The table you show is not actually a linked list. Traversing a table with self references in order requires a recursive query, and doesn’t benefit from indexes for ordering.
There is also the issue of how many writes you do: finding a fraction between two others let’s you do just one INSERT or UPDATE (effectively the same thing in MVCC); but rewiring a linked list implies altering two rows. That may be okay but it’s not ideal.
For the query to retrieve the items back in order, logically it goes like:
select * from (items) order by `prev` --`next` doesn't help
-- also hope that NULL is at the beginning
So it's no better than Approach 1. in the article, but is actually worse with the extraneous column in storage and head scratching for the next maintainer of the system.
Exercise for the reader: what happens when item id #3 is moved in between item id #1 and #2, how many update statements are needed?
No, this query doesn't retrieve the items in the correct order in general. It only works for the particular data in GP because the row ordering coincides with the user's ordering there. Try ordering by `prev` on the table below, which is a different valid representation of "steal underpants" -> "???" -> "profit".
id | text | prev | next
1 | "profit" | 2 | NULL
2 | "???" | 3 | 1
3 | "steal underpants" | NULL | 2
Yep, that's fine - highlights the complexity of implementing the ordering in a linked list.

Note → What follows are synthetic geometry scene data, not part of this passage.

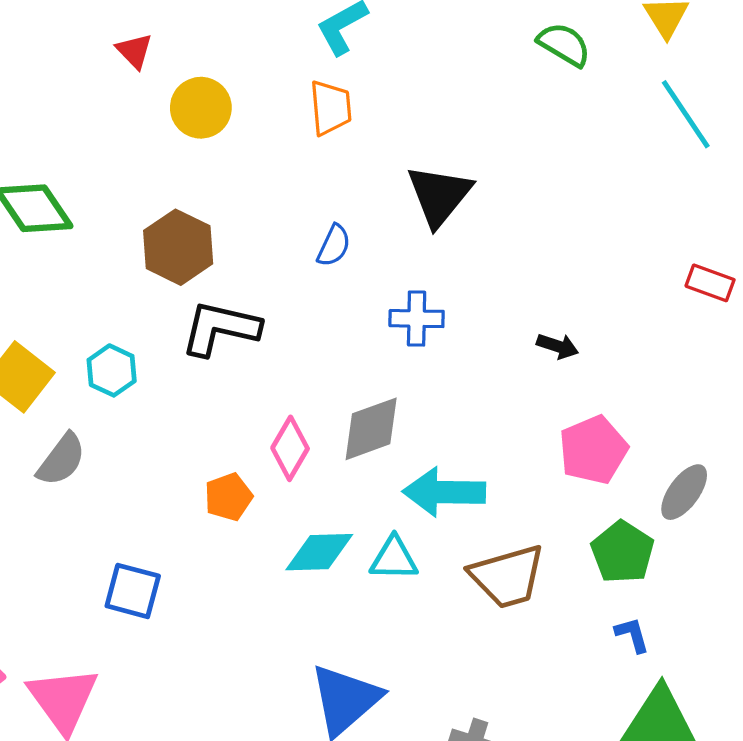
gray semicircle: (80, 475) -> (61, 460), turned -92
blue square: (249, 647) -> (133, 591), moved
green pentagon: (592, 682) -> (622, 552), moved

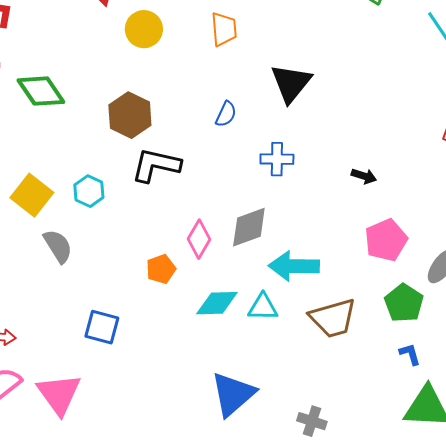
gray semicircle: (61, 460) -> (58, 246), turned -69

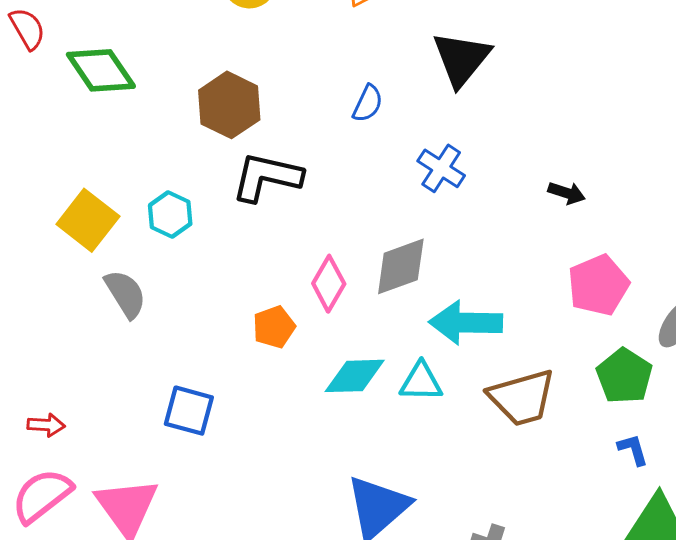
blue cross: (277, 159) -> (441, 168), turned 32

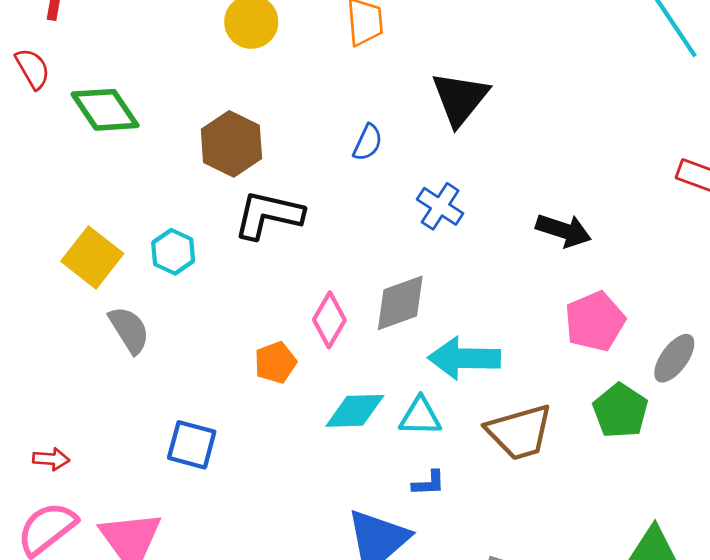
black arrow: (567, 193) -> (564, 230), size x1.5
blue L-shape: (633, 450) -> (429, 483), moved, turned 104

The fundamental thing is that both columns aren't needed, only one column is needed to determine the order.
with recursive todo_list_sorted as (
select
*
from
todo_list tl1 where prev_id is null
union all
select
tl1.*
from
todo_list tl1
join
todo_list_sorted tl2 on tl1.prev_id = tl2.id
)
select * from todo_list_sorted
Because you need to optimize for reads. This setup doesn't make it easy to, say, select only the first 5.
I'd say, unless the list is really large, just change all the "pos" values in a concatenated set of update queries (transactioned of course). Also, don't forget the unique constraint on whatever makes the list unique + the pos.
If you have a hashtable-based index on the PK, lookup by it is o(1) so getting a list of first k elements is o(k).
So what you'll end up with is:
Insert/Update/Delete - o(1) (insert/update/delete new row, update up to 2 other rows -- each individual operation is o(1) and there're fixed number of them)
Get list of first k - o(k)
Can't be better than this?
Elegant, fast, robust, not inventing a wheel?
It's less about whether the index is fast, and more about performing self joins (often hierarchical depending upon the DB engine and what's supported) with arbitrary count. When it comes to DB queries, n queries is not really acceptable for a page of n items.
That's not how databases are generally optimized. You're essentially doing random access, extracting a single tuple each time, in a datastructure optimized for locality. Think of it more like a memory-mapped region.
Nowhere in that article there was anything about hardware-related issues. I believe, what you are talking about has to do with how HDD store db files on the disk, and how it's (much) faster to sequentially read from such disk vs. seek for every record. Hence all sort of optimizations that DBs do - like b+trees, etc. If your dataset fits in memory - it's a nonissue, the engine will never reach for the disk anyway. Even if it doesn't fit in memory (in which case I would start all optimizations by adding more memory, if possible), it's much less of an issue with SSDs. But again - article has more science-ey tone than applied/practical. In some scenarios (large dataset on HDDs) random seek may be an issue.